══ MATERIAL SHOWN
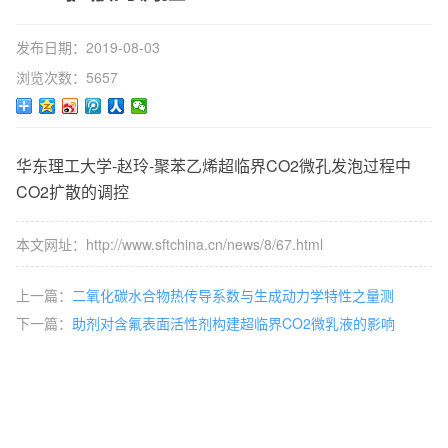
发布日期：2019-08-03
浏览次数：5657
华东理工大学-赵玲-聚苯乙烯超临界CO2微孔发泡过程中
CO2扩散的调控
本文网址：http://www.sftchina.cn/news/8/67.html
上一篇：
二氧化碳水合物热传导系数与生成动力学特性之量测
下一篇：
助剂对含氟表面活性剂构建超临界CO2微乳液的影响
════
GOAL OF THE EXERCISE: Reproduce the text of every entry above word for word, without the pictures.

TASK OUTPUT:
发布日期：2019-08-03
浏览次数：5657
华东理工大学-赵玲-聚苯乙烯超临界CO2微孔发泡过程中
CO2扩散的调控
本文网址：http://www.sftchina.cn/news/8/67.html
上一篇：
二氧化碳水合物热传导系数与生成动力学特性之量测
下一篇：
助剂对含氟表面活性剂构建超临界CO2微乳液的影响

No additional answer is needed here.